Data Needs a Day Job
Why every enterprise AI bet I'm watching get made right now is half a bet.
The closest people in my life will not go to the airport with me. A few friendships have not survived it. The ones that have, have survived in spite of it.
The rule I live by is this: if I don’t miss at least one flight a year, I am wasting too much time waiting at airports. I will defend the rule after I have made whoever is flying with me sweat through a shirt sprinting to the gate. I will defend it after I have, in fact, missed the flight.
When I miss it, and I do, I always have the boarding pass in my hand. Sometimes I am watching the plane push back from the gate. The ticket is necessary to fly. It is not, as it turns out, sufficient.
Almost every AI strategy I am looking at right now, from Fortune 500 boardrooms to founder pitches, is the ticket in their hand with the plane pushing back from the gate.
The big answer engines have eaten the public internet. GPT, Claude, Gemini, and the rest have all read the same Wikipedia, scraped the same Reddit, ingested the same blog posts and code repositories. The differentiation game has moved on. The new race is for proprietary data: the data the models couldn’t get to.
That’s why you’re seeing the rise of Scale, Mercor, and a wave of more specialized data plays. Radiology read-outs from working physicians. Gameplay traces from elite competitive players. Field maintenance logs from industrial fleets. The companies doing this well will mint money, because they’re feeding the necessary input that AI cannot synthesize for itself.
So far, so consensus. Proprietary data is the new oil.
But that’s only the necessary condition.
The sufficient condition for an agentic AI business is something else, and much harder. It’s the engineering know-how to build an autonomous agent that does useful work in production: giving it the right context to make good decisions, the orchestration to run for hours or days instead of seconds, the wherewithal to recover from its own mistakes and know when to ask for help, and the guardrails to keep it from going off the rails when reality doesn’t match the training data. That work is hard for anyone. It is hardest for the companies who assume their existing teams can just pick it up.
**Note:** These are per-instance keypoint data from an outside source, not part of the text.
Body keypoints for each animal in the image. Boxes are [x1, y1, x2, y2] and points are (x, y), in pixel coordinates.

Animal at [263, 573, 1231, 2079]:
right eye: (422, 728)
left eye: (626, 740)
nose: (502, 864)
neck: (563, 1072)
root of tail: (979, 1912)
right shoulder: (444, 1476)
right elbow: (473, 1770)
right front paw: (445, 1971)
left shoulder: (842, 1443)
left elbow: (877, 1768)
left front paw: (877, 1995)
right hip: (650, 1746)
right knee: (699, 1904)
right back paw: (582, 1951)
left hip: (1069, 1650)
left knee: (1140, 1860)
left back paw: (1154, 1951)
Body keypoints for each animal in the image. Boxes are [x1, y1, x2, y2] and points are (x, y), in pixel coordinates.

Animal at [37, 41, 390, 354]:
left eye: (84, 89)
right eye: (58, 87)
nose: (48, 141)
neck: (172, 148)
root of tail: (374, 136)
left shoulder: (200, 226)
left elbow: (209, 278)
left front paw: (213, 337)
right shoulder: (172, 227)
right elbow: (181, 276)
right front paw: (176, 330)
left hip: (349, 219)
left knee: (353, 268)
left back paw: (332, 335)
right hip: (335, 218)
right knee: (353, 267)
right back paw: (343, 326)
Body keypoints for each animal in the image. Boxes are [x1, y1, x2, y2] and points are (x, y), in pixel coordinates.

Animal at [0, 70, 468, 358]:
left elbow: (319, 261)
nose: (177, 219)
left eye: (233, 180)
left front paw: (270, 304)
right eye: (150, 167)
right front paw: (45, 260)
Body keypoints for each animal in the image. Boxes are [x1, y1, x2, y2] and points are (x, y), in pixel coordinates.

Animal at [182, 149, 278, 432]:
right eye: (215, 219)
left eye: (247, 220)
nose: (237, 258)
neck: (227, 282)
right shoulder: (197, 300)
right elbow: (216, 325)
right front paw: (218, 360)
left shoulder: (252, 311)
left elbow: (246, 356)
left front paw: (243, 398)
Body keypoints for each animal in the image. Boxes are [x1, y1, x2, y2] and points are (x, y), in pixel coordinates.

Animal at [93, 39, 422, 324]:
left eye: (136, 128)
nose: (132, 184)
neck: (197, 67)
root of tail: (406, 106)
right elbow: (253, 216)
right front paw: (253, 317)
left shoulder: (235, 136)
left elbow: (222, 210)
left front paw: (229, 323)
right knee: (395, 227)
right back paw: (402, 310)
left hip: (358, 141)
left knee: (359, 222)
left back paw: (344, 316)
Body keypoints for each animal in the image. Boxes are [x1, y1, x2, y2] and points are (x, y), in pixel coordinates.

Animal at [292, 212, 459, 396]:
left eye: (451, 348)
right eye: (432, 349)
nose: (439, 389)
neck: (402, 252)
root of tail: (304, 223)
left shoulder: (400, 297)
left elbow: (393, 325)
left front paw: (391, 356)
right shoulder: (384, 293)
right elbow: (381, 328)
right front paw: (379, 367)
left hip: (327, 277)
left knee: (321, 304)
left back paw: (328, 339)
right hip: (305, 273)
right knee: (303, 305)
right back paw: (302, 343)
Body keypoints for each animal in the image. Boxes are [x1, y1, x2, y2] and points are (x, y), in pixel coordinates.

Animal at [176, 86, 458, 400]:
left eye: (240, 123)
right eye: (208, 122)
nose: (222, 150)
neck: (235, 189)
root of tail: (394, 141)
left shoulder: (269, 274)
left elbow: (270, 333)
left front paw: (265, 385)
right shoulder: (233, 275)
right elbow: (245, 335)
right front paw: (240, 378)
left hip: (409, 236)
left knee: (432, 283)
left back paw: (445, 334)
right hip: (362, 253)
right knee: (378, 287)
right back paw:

The best data engineers I know, even the ones who are virtuosic with data, are not by default the best agentic engineers I know. A career spent building a clean, performant, well-governed data pipeline does not automatically produce the instincts required to ship an autonomous software agent into production. Different sport.
And yet I keep hearing the same pitch. “We have the best data, we have the best engineers, the agents will follow.”
The Publicis acquisition of LiveRamp is the cleanest current example. Publicis has the right instinct, and Arthur Sadoun deserves credit for taking the shot. The strategic rationale, as Publicis itself tells it, isn’t about advertising. It’s all about agents. LiveRamp’s identity data is supposed to be the fuel for an agentic transformation of media planning, buying, and optimization. The data LiveRamp brings to the transaction is absolutely necessary.
But the open question is whether Publicis has the second thing: the agentic muscle, the software discipline, the cultural appetite to ship and break things at the pace this work demands. Legacy advertising holding companies are not natural lily pads from which to hop into agentic software development. The engineering teams at LiveRamp are excellent at what they’ve always done; that’s not the same as being excellent at what they now need to do. Just because Publicis has the data doesn’t mean it has the agents.
This deal, and a hundred others like it being announced this quarter, is half the answer to a two-part question. The other half is going to require partners, more acquisitions, hard hiring choices, and a willingness to rewire how the engineering org works. None of that is in the press release.
The Arab states are awash in oil. But if it can’t get through the Strait of Hormuz, it’s a stranded asset.
Data needs a day job.
Pure data businesses are rough and rarely valuable. On their own, they’re potential energy: oil under the surface, sitting in a tank. The software that converts the data into a customer outcome is the kinetic energy. That’s what gets paid for. And in 2026, “we have the data” is no longer the winning pitch. It’s table stakes. The winning pitch is “we have the data and we have the team that has actually shipped autonomous agentic software into production and made a customer’s life better and somebody’s CFO richer.”
I’ve been building data and AI companies for a long time. Every company I build has proprietary data capture designed in from the first whiteboard session. That part wins admiring nods from investors. I’ve always wanted extra credit for the necessary condition, and I’ve learned the hard way that the market only ever pays for the sufficient one: the software that harnesses the data and gets it successfully into market.
That is the picture I keep in my head when I hear a CEO tell me they have the data, they have the engineers, and the agents will just... follow. I see myself standing at the window with the boarding pass in my hand, watching the plane push back from the gate.
You’re either on the plane or you’re not. There’s no partial credit.